Turn the lines of source text in the data below into a Markdown table with two columns, "No." for the row number and "Text" for the line, skipping blank lines and leaving out the pictures.
|---|
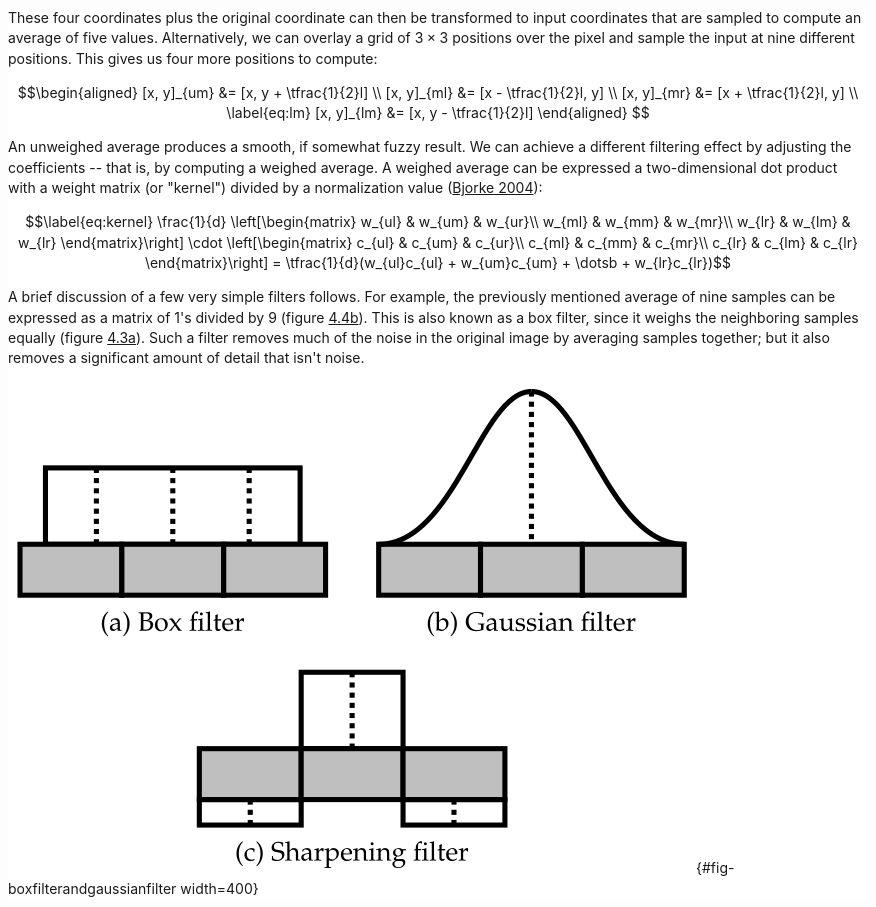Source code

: These four coordinates plus the original coordinate can then be transformed to input coordinates that are sampled to compute an average of five values. Alternatively, we can overlay a grid of $3 \times 3$ positions over the pixel and sample the input at nine different positions. This gives us four more positions to compute:

$$\begin{aligned}
  [x, y]_{um} &= [x, y + \tfrac{1}{2}l] \\
  [x, y]_{ml} &= [x - \tfrac{1}{2}l, y] \\
  [x, y]_{mr} &= [x + \tfrac{1}{2}l, y] \\
  \label{eq:lm}
  [x, y]_{lm} &= [x, y - \tfrac{1}{2}l]
\end{aligned} $$

An unweighed average produces a smooth, if somewhat fuzzy result. We can achieve a different filtering effect by adjusting the coefficients -- that is, by computing a weighed average. A weighed average can be expressed a two-dimensional dot product with a weight matrix (or "kernel") divided by a normalization value ([Bjorke 2004](#bjorke04-filter)):

$$\label{eq:kernel}
\frac{1}{d}
\left[\begin{matrix}
  w_{ul} & w_{um} & w_{ur}\\
  w_{ml} & w_{mm} & w_{mr}\\
  w_{lr} & w_{lm} & w_{lr}
\end{matrix}\right]
\cdot
\left[\begin{matrix}
  c_{ul} & c_{um} & c_{ur}\\
  c_{ml} & c_{mm} & c_{mr}\\
  c_{lr} & c_{lm} & c_{lr}
\end{matrix}\right] =
\tfrac{1}{d}(w_{ul}c_{ul} + w_{um}c_{um} + \dotsb + w_{lr}c_{lr})$$

A brief discussion of a few very simple filters follows. For example, the previously mentioned average of nine samples can be expressed as a matrix of $1$'s divided by $9$ (figure [4.4b](#fig-kernels)). This is also known as a box filter, since it weighs the neighboring samples equally (figure [4.3a](#fig-boxfilterandgaussianfilter)). Such a filter removes much of the noise in the original image by averaging samples together; but it also removes a significant amount of detail that isn't noise.

![Figure 4.3: Filtering methods](boxfilterandgaussianfilter.svg){#fig-boxfilterandgaussianfilter width=400}
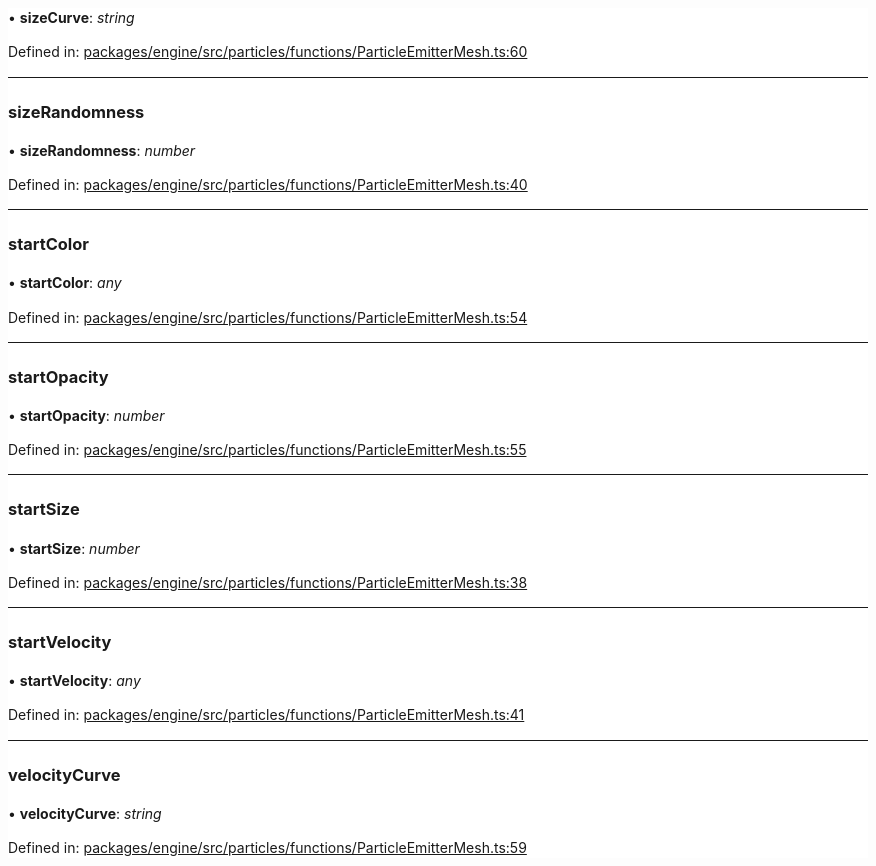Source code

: • **sizeCurve**: *string*

Defined in: [packages/engine/src/particles/functions/ParticleEmitterMesh.ts:60](https://github.com/xr3ngine/xr3ngine/blob/716a06460/packages/engine/src/particles/functions/ParticleEmitterMesh.ts#L60)

___

### sizeRandomness

• **sizeRandomness**: *number*

Defined in: [packages/engine/src/particles/functions/ParticleEmitterMesh.ts:40](https://github.com/xr3ngine/xr3ngine/blob/716a06460/packages/engine/src/particles/functions/ParticleEmitterMesh.ts#L40)

___

### startColor

• **startColor**: *any*

Defined in: [packages/engine/src/particles/functions/ParticleEmitterMesh.ts:54](https://github.com/xr3ngine/xr3ngine/blob/716a06460/packages/engine/src/particles/functions/ParticleEmitterMesh.ts#L54)

___

### startOpacity

• **startOpacity**: *number*

Defined in: [packages/engine/src/particles/functions/ParticleEmitterMesh.ts:55](https://github.com/xr3ngine/xr3ngine/blob/716a06460/packages/engine/src/particles/functions/ParticleEmitterMesh.ts#L55)

___

### startSize

• **startSize**: *number*

Defined in: [packages/engine/src/particles/functions/ParticleEmitterMesh.ts:38](https://github.com/xr3ngine/xr3ngine/blob/716a06460/packages/engine/src/particles/functions/ParticleEmitterMesh.ts#L38)

___

### startVelocity

• **startVelocity**: *any*

Defined in: [packages/engine/src/particles/functions/ParticleEmitterMesh.ts:41](https://github.com/xr3ngine/xr3ngine/blob/716a06460/packages/engine/src/particles/functions/ParticleEmitterMesh.ts#L41)

___

### velocityCurve

• **velocityCurve**: *string*

Defined in: [packages/engine/src/particles/functions/ParticleEmitterMesh.ts:59](https://github.com/xr3ngine/xr3ngine/blob/716a06460/packages/engine/src/particles/functions/ParticleEmitterMesh.ts#L59)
|---|
● **TASK RESULT**
| No. | Text |
|---|---|
| 1 | Source code |
| 2 | : These four coordinates plus the original coordinate can then be transformed to input coordinates that are sampled to compute an average of five values. Alternatively, we can overlay a grid of $3 \times 3$ positions over the pixel and sample the input at nine different positions. This gives us four more positions to compute: |
| 3 | $$\begin{aligned} |
| 4 |   [x, y]_{um} &= [x, y + \tfrac{1}{2}l] \\ |
| 5 |   [x, y]_{ml} &= [x - \tfrac{1}{2}l, y] \\ |
| 6 |   [x, y]_{mr} &= [x + \tfrac{1}{2}l, y] \\ |
| 7 |   \label{eq:lm} |
| 8 |   [x, y]_{lm} &= [x, y - \tfrac{1}{2}l] |
| 9 | \end{aligned} $$ |
| 10 | An unweighed average produces a smooth, if somewhat fuzzy result. We can achieve a different filtering effect by adjusting the coefficients -- that is, by computing a weighed average. A weighed average can be expressed a two-dimensional dot product with a weight matrix (or "kernel") divided by a normalization value ([Bjorke 2004](#bjorke04-filter)): |
| 11 | $$\label{eq:kernel} |
| 12 | \frac{1}{d} |
| 13 | \left[\begin{matrix} |
| 14 |   w_{ul} & w_{um} & w_{ur}\\ |
| 15 |   w_{ml} & w_{mm} & w_{mr}\\ |
| 16 |   w_{lr} & w_{lm} & w_{lr} |
| 17 | \end{matrix}\right] |
| 18 | \cdot |
| 19 | \left[\begin{matrix} |
| 20 |   c_{ul} & c_{um} & c_{ur}\\ |
| 21 |   c_{ml} & c_{mm} & c_{mr}\\ |
| 22 |   c_{lr} & c_{lm} & c_{lr} |
| 23 | \end{matrix}\right] = |
| 24 | \tfrac{1}{d}(w_{ul}c_{ul} + w_{um}c_{um} + \dotsb + w_{lr}c_{lr})$$ |
| 25 | A brief discussion of a few very simple filters follows. For example, the previously mentioned average of nine samples can be expressed as a matrix of $1$'s divided by $9$ (figure [4.4b](#fig-kernels)). This is also known as a box filter, since it weighs the neighboring samples equally (figure [4.3a](#fig-boxfilterandgaussianfilter)). Such a filter removes much of the noise in the original image by averaging samples together; but it also removes a significant amount of detail that isn't noise. |
| 26 | ![Figure 4.3: Filtering methods](boxfilterandgaussianfilter.svg){#fig-boxfilterandgaussianfilter width=400} |
| 27 | Source code |
| 28 | : • **sizeCurve**: *string* |
| 29 | Defined in: [packages/engine/src/particles/functions/ParticleEmitterMesh.ts:60](https://github.com/xr3ngine/xr3ngine/blob/716a06460/packages/engine/src/particles/functions/ParticleEmitterMesh.ts#L60) |
| 30 | ___ |
| 31 | ### sizeRandomness |
| 32 | • **sizeRandomness**: *number* |
| 33 | Defined in: [packages/engine/src/particles/functions/ParticleEmitterMesh.ts:40](https://github.com/xr3ngine/xr3ngine/blob/716a06460/packages/engine/src/particles/functions/ParticleEmitterMesh.ts#L40) |
| 34 | ___ |
| 35 | ### startColor |
| 36 | • **startColor**: *any* |
| 37 | Defined in: [packages/engine/src/particles/functions/ParticleEmitterMesh.ts:54](https://github.com/xr3ngine/xr3ngine/blob/716a06460/packages/engine/src/particles/functions/ParticleEmitterMesh.ts#L54) |
| 38 | ___ |
| 39 | ### startOpacity |
| 40 | • **startOpacity**: *number* |
| 41 | Defined in: [packages/engine/src/particles/functions/ParticleEmitterMesh.ts:55](https://github.com/xr3ngine/xr3ngine/blob/716a06460/packages/engine/src/particles/functions/ParticleEmitterMesh.ts#L55) |
| 42 | ___ |
| 43 | ### startSize |
| 44 | • **startSize**: *number* |
| 45 | Defined in: [packages/engine/src/particles/functions/ParticleEmitterMesh.ts:38](https://github.com/xr3ngine/xr3ngine/blob/716a06460/packages/engine/src/particles/functions/ParticleEmitterMesh.ts#L38) |
| 46 | ___ |
| 47 | ### startVelocity |
| 48 | • **startVelocity**: *any* |
| 49 | Defined in: [packages/engine/src/particles/functions/ParticleEmitterMesh.ts:41](https://github.com/xr3ngine/xr3ngine/blob/716a06460/packages/engine/src/particles/functions/ParticleEmitterMesh.ts#L41) |
| 50 | ___ |
| 51 | ### velocityCurve |
| 52 | • **velocityCurve**: *string* |
| 53 | Defined in: [packages/engine/src/particles/functions/ParticleEmitterMesh.ts:59](https://github.com/xr3ngine/xr3ngine/blob/716a06460/packages/engine/src/particles/functions/ParticleEmitterMesh.ts#L59) |